INDEPENDENT NEWS

Public Left in Dark Over Non-GE options

Published: Sun 2 Mar 2008 11:10 AM
Money Wasted; Public Left in Dark Over Non-GE options to Feed the World
Last year traditional and non GM plant breeding methods achieved spectacular advances. The breakthrough developments produced plants with higher nutritional values, tolerance to salt and droughts, improved performance and yield production. These traditionally grown non GE- crops are currently available and offer the best options for food security.
Public funding is being wasted on GE projects that may proceed for years with no outcome. Meanwhile farmers and the public hear little about these successes as PR money continues to promote GE.
"The facts indicate public money is being wasted in New Zealand funding GE research at the cost of other practical solutions already available," says Jon Carapiet from GE Free NZ in food and environment.
In the last year there has been a marked increase in the rhetoric around the need for genetic engineering (GE) as the best solution to world hunger in the future. This appears to be part of a ten-year multi-million dollar publicity campaign announced some years ago by the biotechnology industry.
'GM Watch' reports non-GM solutions to challenges used to promote GE include:
- Non GE plants that have high Vitamin A levels
- Plants able to withstand drought or are salt tolerant
- Effective pest and weed control methods
- Plants that out perform GE in yields
By desperately promoting GM seeds proponents have ignored developments of the World’s seed savers and breeders who are propagating the desired traits through non-GM traditional selection methods.
In New Zealand Koanga Gardens has Heritage and traditional plants and fruit trees that are resistant to certain pests and diseases.

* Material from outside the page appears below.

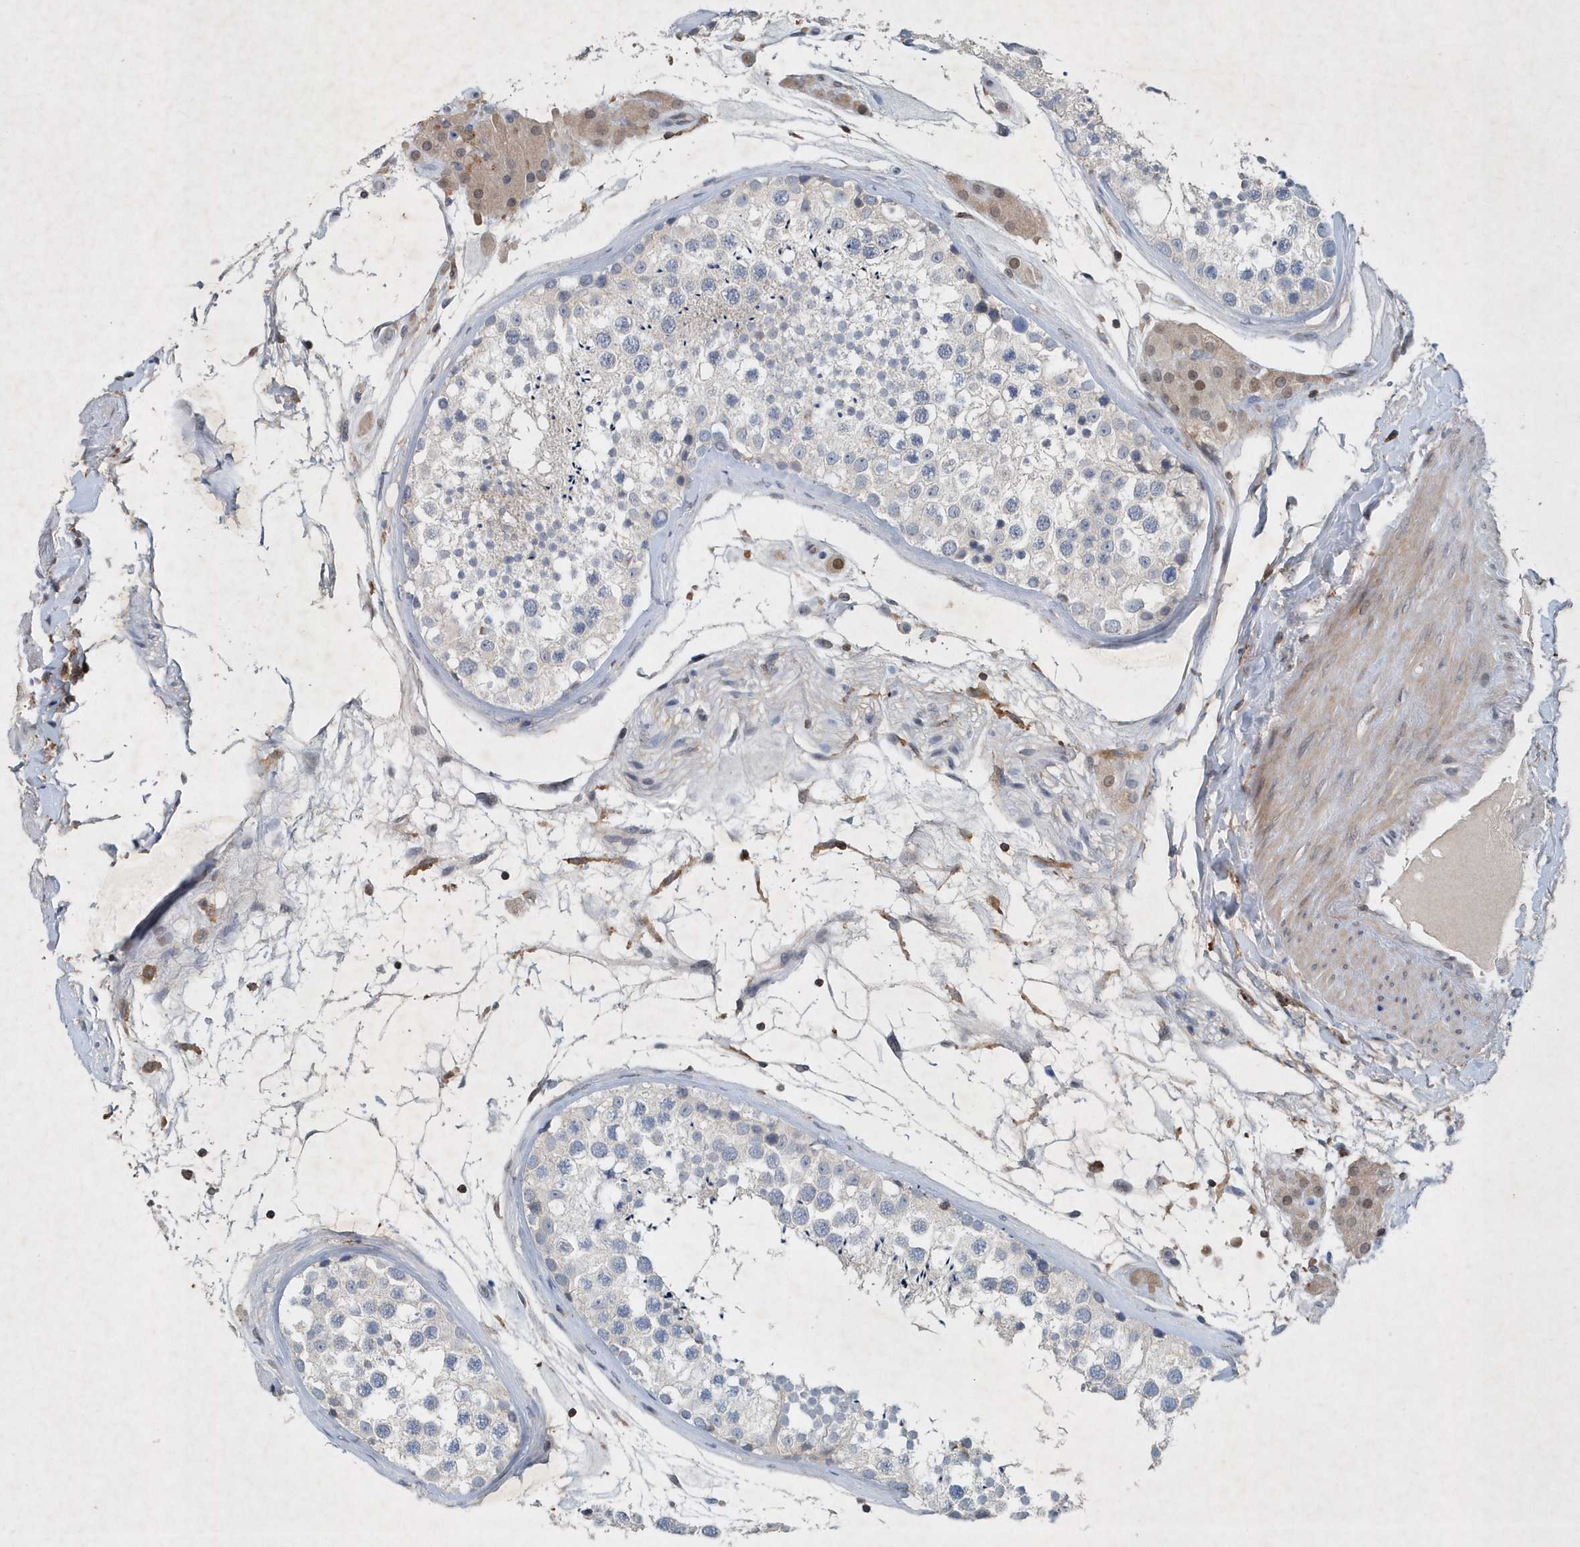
{"staining": {"intensity": "negative", "quantity": "none", "location": "none"}, "tissue": "testis", "cell_type": "Cells in seminiferous ducts", "image_type": "normal", "snomed": [{"axis": "morphology", "description": "Normal tissue, NOS"}, {"axis": "topography", "description": "Testis"}], "caption": "IHC micrograph of benign testis: human testis stained with DAB (3,3'-diaminobenzidine) exhibits no significant protein expression in cells in seminiferous ducts.", "gene": "P2RY10", "patient": {"sex": "male", "age": 46}}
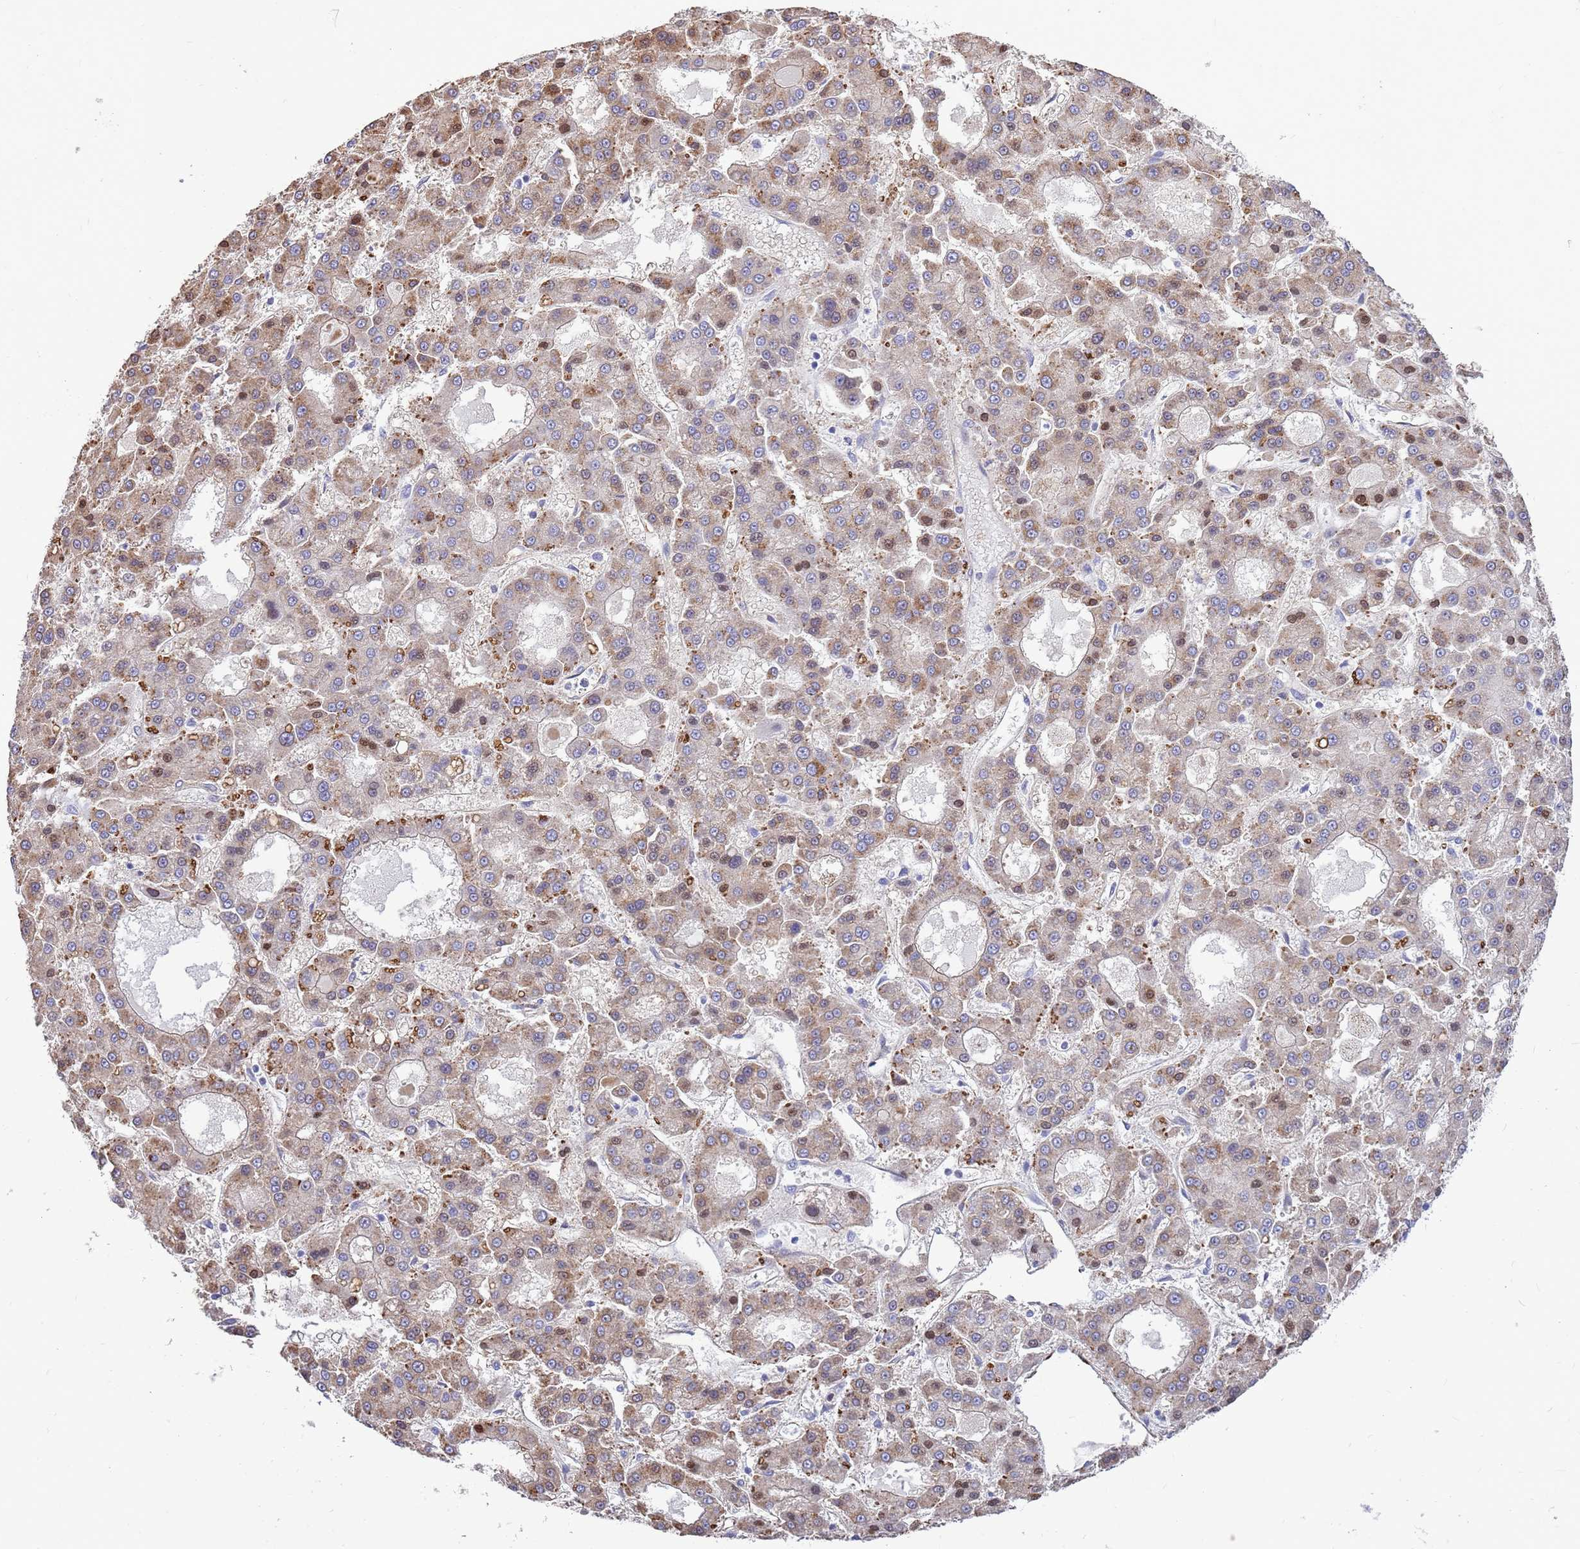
{"staining": {"intensity": "moderate", "quantity": ">75%", "location": "cytoplasmic/membranous"}, "tissue": "liver cancer", "cell_type": "Tumor cells", "image_type": "cancer", "snomed": [{"axis": "morphology", "description": "Carcinoma, Hepatocellular, NOS"}, {"axis": "topography", "description": "Liver"}], "caption": "Protein staining exhibits moderate cytoplasmic/membranous positivity in approximately >75% of tumor cells in liver hepatocellular carcinoma.", "gene": "ZDHHC1", "patient": {"sex": "male", "age": 70}}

In Zambia in the region of Mwanawasa mixed farming and conservation farming has resulted in bumper harvests for the past three years in non-GM maize.
The University of Philippines has developed a new non-GM maize variety that is able to survive a drought for 29 days and the Indian indigenous rice is better than GM-rice at dealing with weather stress.
The Gates Foundation is giving millions to research and breeding of a non GM orange sweet potato that has high levels of beta-carotene, an essential building block of vitamin A, which helps to prevent blindness.
In Kenya the CIMMYT (International Maize and Wheat Improvement Centre), researchers using marker assisted breeding technology have found maize plants resistant to the grain borer in the Centre's germplasm bank, the maize seed was originally sourced from the Caribbean.
"Globally the tide has turned on GMO technology in food animals and plants. It is time that New Zealand’s CRI’s stopped GE experiments and move toward MAB (marker assisted breeding) trait selection and traditional breeding methods," says Claire Bleakley, president of GE Free NZ in food and environment.